Exercise instructions:
The entries below are to be repeated exactly as they stand.

Stored data entries

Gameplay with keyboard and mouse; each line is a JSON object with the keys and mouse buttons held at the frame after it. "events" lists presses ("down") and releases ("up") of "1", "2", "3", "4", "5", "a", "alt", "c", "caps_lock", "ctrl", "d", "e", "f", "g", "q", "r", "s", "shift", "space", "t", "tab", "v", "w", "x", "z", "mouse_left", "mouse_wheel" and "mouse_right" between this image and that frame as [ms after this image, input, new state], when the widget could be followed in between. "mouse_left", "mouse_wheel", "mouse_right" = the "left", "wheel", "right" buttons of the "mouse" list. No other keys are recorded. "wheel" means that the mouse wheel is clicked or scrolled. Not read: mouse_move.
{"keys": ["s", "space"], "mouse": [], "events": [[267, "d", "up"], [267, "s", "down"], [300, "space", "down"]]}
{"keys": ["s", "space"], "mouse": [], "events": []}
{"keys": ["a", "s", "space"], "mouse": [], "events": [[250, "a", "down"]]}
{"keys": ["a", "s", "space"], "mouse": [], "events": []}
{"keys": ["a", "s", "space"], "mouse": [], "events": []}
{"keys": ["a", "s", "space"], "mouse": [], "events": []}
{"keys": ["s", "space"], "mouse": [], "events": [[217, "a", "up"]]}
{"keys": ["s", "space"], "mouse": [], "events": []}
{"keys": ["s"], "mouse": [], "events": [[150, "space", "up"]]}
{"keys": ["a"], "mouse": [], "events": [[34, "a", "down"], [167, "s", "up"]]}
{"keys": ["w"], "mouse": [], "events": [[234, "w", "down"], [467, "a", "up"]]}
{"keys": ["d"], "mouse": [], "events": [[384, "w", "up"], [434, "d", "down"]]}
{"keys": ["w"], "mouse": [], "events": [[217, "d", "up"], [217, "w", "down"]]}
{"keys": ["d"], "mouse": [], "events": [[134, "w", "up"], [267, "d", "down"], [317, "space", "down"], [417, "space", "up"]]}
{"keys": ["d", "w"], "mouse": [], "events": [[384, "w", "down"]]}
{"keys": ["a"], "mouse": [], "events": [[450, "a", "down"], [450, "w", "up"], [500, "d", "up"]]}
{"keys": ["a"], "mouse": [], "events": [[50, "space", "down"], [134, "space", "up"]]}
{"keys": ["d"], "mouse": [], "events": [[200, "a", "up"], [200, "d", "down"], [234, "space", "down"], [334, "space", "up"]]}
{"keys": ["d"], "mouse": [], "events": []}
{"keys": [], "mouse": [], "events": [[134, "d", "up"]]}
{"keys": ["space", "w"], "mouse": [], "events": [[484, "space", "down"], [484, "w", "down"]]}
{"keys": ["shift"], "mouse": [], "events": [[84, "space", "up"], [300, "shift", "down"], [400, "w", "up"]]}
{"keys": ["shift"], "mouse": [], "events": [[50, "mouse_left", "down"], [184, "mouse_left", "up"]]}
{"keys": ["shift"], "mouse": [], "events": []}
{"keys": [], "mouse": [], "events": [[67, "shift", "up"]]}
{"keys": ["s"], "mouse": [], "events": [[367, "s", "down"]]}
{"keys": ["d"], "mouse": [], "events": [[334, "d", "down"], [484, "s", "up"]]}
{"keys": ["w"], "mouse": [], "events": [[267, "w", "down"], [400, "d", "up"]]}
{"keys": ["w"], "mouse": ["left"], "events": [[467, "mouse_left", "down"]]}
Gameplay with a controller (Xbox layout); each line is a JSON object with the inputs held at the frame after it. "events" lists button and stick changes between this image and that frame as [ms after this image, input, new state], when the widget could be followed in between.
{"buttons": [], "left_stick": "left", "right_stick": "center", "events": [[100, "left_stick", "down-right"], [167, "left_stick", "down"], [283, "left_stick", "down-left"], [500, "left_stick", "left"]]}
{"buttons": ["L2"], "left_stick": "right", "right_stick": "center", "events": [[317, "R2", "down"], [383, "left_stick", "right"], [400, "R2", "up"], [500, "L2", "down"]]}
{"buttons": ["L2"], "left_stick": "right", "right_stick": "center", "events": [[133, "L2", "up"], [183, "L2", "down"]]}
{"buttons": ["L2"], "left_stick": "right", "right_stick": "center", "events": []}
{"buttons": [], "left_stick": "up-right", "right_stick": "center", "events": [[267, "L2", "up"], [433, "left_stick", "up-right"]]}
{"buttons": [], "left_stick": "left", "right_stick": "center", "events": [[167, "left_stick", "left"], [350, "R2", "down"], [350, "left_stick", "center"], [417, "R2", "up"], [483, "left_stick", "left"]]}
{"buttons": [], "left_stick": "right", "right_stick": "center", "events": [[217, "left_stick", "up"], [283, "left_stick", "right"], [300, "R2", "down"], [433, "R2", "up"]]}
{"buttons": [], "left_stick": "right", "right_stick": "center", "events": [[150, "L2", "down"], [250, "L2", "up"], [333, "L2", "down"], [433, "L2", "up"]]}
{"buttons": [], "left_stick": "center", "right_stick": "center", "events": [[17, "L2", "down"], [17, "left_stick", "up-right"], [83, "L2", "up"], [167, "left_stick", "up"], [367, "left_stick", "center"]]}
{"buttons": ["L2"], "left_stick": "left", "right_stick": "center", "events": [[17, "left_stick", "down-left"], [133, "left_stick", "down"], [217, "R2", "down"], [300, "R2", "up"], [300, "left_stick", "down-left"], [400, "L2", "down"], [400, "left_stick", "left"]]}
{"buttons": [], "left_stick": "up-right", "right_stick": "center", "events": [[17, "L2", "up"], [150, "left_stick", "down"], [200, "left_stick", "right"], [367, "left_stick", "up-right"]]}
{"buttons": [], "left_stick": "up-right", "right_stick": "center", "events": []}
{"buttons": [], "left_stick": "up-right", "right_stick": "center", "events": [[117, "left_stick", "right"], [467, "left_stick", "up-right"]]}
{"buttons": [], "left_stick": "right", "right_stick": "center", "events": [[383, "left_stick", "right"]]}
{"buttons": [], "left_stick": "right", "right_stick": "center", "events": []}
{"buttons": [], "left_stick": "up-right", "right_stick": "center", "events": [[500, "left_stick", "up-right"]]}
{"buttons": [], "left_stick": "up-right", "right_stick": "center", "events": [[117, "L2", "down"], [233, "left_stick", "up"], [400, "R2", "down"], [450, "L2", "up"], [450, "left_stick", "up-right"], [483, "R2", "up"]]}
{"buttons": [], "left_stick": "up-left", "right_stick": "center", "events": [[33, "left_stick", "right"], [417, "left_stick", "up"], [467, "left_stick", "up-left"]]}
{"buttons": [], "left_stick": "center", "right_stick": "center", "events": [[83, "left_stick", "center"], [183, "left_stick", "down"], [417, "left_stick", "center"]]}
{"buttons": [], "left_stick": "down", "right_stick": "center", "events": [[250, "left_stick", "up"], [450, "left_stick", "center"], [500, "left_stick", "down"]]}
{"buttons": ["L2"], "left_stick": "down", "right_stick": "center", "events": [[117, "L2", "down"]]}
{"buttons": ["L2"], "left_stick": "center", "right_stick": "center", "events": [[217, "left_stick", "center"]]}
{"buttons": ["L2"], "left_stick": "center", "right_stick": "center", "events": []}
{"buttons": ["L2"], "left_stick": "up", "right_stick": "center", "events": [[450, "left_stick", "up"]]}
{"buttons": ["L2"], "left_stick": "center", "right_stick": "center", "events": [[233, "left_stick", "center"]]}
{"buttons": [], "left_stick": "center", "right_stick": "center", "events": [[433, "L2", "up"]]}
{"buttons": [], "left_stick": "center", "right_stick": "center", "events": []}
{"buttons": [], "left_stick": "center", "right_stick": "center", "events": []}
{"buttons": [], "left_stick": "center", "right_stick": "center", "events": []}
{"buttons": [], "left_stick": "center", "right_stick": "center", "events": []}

Reply:
Gameplay with keyboard and mouse; each line is a JSON object with the keys and mouse buttons held at the frame after it. "events" lists presses ("down") and releases ("up") of "1", "2", "3", "4", "5", "a", "alt", "c", "caps_lock", "ctrl", "d", "e", "f", "g", "q", "r", "s", "shift", "space", "t", "tab", "v", "w", "x", "z", "mouse_left", "mouse_wheel" and "mouse_right" between this image and that frame as [ms after this image, input, new state], when the widget could be followed in between. "mouse_left", "mouse_wheel", "mouse_right" = the "left", "wheel", "right" buttons of the "mouse" list. No other keys are recorded. "wheel" means that the mouse wheel is clicked or scrolled. Not read: mouse_move.
{"keys": ["s", "space"], "mouse": [], "events": [[267, "d", "up"], [267, "s", "down"], [300, "space", "down"]]}
{"keys": ["s", "space"], "mouse": [], "events": []}
{"keys": ["a", "s", "space"], "mouse": [], "events": [[250, "a", "down"]]}
{"keys": ["a", "s", "space"], "mouse": [], "events": []}
{"keys": ["a", "s", "space"], "mouse": [], "events": []}
{"keys": ["a", "s", "space"], "mouse": [], "events": []}
{"keys": ["s", "space"], "mouse": [], "events": [[217, "a", "up"]]}
{"keys": ["s", "space"], "mouse": [], "events": []}
{"keys": ["s"], "mouse": [], "events": [[150, "space", "up"]]}
{"keys": ["a"], "mouse": [], "events": [[34, "a", "down"], [167, "s", "up"]]}
{"keys": ["w"], "mouse": [], "events": [[234, "w", "down"], [467, "a", "up"]]}
{"keys": ["d"], "mouse": [], "events": [[384, "w", "up"], [434, "d", "down"]]}
{"keys": ["w"], "mouse": [], "events": [[217, "d", "up"], [217, "w", "down"]]}
{"keys": ["d"], "mouse": [], "events": [[134, "w", "up"], [267, "d", "down"], [317, "space", "down"], [417, "space", "up"]]}
{"keys": ["d", "w"], "mouse": [], "events": [[384, "w", "down"]]}
{"keys": ["a"], "mouse": [], "events": [[450, "a", "down"], [450, "w", "up"], [500, "d", "up"]]}
{"keys": ["a"], "mouse": [], "events": [[50, "space", "down"], [134, "space", "up"]]}
{"keys": ["d"], "mouse": [], "events": [[200, "a", "up"], [200, "d", "down"], [234, "space", "down"], [334, "space", "up"]]}
{"keys": ["d"], "mouse": [], "events": []}
{"keys": [], "mouse": [], "events": [[134, "d", "up"]]}
{"keys": ["space", "w"], "mouse": [], "events": [[484, "space", "down"], [484, "w", "down"]]}
{"keys": ["shift"], "mouse": [], "events": [[84, "space", "up"], [300, "shift", "down"], [400, "w", "up"]]}
{"keys": ["shift"], "mouse": [], "events": [[50, "mouse_left", "down"], [184, "mouse_left", "up"]]}
{"keys": ["shift"], "mouse": [], "events": []}
{"keys": [], "mouse": [], "events": [[67, "shift", "up"]]}
{"keys": ["s"], "mouse": [], "events": [[367, "s", "down"]]}
{"keys": ["d"], "mouse": [], "events": [[334, "d", "down"], [484, "s", "up"]]}
{"keys": ["w"], "mouse": [], "events": [[267, "w", "down"], [400, "d", "up"]]}
{"keys": ["w"], "mouse": ["left"], "events": [[467, "mouse_left", "down"]]}
Gameplay with a controller (Xbox layout); each line is a JSON object with the inputs held at the frame after it. "events" lists button and stick changes between this image and that frame as [ms after this image, input, new state], when the widget could be followed in between.
{"buttons": [], "left_stick": "left", "right_stick": "center", "events": [[100, "left_stick", "down-right"], [167, "left_stick", "down"], [283, "left_stick", "down-left"], [500, "left_stick", "left"]]}
{"buttons": ["L2"], "left_stick": "right", "right_stick": "center", "events": [[317, "R2", "down"], [383, "left_stick", "right"], [400, "R2", "up"], [500, "L2", "down"]]}
{"buttons": ["L2"], "left_stick": "right", "right_stick": "center", "events": [[133, "L2", "up"], [183, "L2", "down"]]}
{"buttons": ["L2"], "left_stick": "right", "right_stick": "center", "events": []}
{"buttons": [], "left_stick": "up-right", "right_stick": "center", "events": [[267, "L2", "up"], [433, "left_stick", "up-right"]]}
{"buttons": [], "left_stick": "left", "right_stick": "center", "events": [[167, "left_stick", "left"], [350, "R2", "down"], [350, "left_stick", "center"], [417, "R2", "up"], [483, "left_stick", "left"]]}
{"buttons": [], "left_stick": "right", "right_stick": "center", "events": [[217, "left_stick", "up"], [283, "left_stick", "right"], [300, "R2", "down"], [433, "R2", "up"]]}
{"buttons": [], "left_stick": "right", "right_stick": "center", "events": [[150, "L2", "down"], [250, "L2", "up"], [333, "L2", "down"], [433, "L2", "up"]]}
{"buttons": [], "left_stick": "center", "right_stick": "center", "events": [[17, "L2", "down"], [17, "left_stick", "up-right"], [83, "L2", "up"], [167, "left_stick", "up"], [367, "left_stick", "center"]]}
{"buttons": ["L2"], "left_stick": "left", "right_stick": "center", "events": [[17, "left_stick", "down-left"], [133, "left_stick", "down"], [217, "R2", "down"], [300, "R2", "up"], [300, "left_stick", "down-left"], [400, "L2", "down"], [400, "left_stick", "left"]]}
{"buttons": [], "left_stick": "up-right", "right_stick": "center", "events": [[17, "L2", "up"], [150, "left_stick", "down"], [200, "left_stick", "right"], [367, "left_stick", "up-right"]]}
{"buttons": [], "left_stick": "up-right", "right_stick": "center", "events": []}
{"buttons": [], "left_stick": "up-right", "right_stick": "center", "events": [[117, "left_stick", "right"], [467, "left_stick", "up-right"]]}
{"buttons": [], "left_stick": "right", "right_stick": "center", "events": [[383, "left_stick", "right"]]}
{"buttons": [], "left_stick": "right", "right_stick": "center", "events": []}
{"buttons": [], "left_stick": "up-right", "right_stick": "center", "events": [[500, "left_stick", "up-right"]]}
{"buttons": [], "left_stick": "up-right", "right_stick": "center", "events": [[117, "L2", "down"], [233, "left_stick", "up"], [400, "R2", "down"], [450, "L2", "up"], [450, "left_stick", "up-right"], [483, "R2", "up"]]}
{"buttons": [], "left_stick": "up-left", "right_stick": "center", "events": [[33, "left_stick", "right"], [417, "left_stick", "up"], [467, "left_stick", "up-left"]]}
{"buttons": [], "left_stick": "center", "right_stick": "center", "events": [[83, "left_stick", "center"], [183, "left_stick", "down"], [417, "left_stick", "center"]]}
{"buttons": [], "left_stick": "down", "right_stick": "center", "events": [[250, "left_stick", "up"], [450, "left_stick", "center"], [500, "left_stick", "down"]]}
{"buttons": ["L2"], "left_stick": "down", "right_stick": "center", "events": [[117, "L2", "down"]]}
{"buttons": ["L2"], "left_stick": "center", "right_stick": "center", "events": [[217, "left_stick", "center"]]}
{"buttons": ["L2"], "left_stick": "center", "right_stick": "center", "events": []}
{"buttons": ["L2"], "left_stick": "up", "right_stick": "center", "events": [[450, "left_stick", "up"]]}
{"buttons": ["L2"], "left_stick": "center", "right_stick": "center", "events": [[233, "left_stick", "center"]]}
{"buttons": [], "left_stick": "center", "right_stick": "center", "events": [[433, "L2", "up"]]}
{"buttons": [], "left_stick": "center", "right_stick": "center", "events": []}
{"buttons": [], "left_stick": "center", "right_stick": "center", "events": []}
{"buttons": [], "left_stick": "center", "right_stick": "center", "events": []}
{"buttons": [], "left_stick": "center", "right_stick": "center", "events": []}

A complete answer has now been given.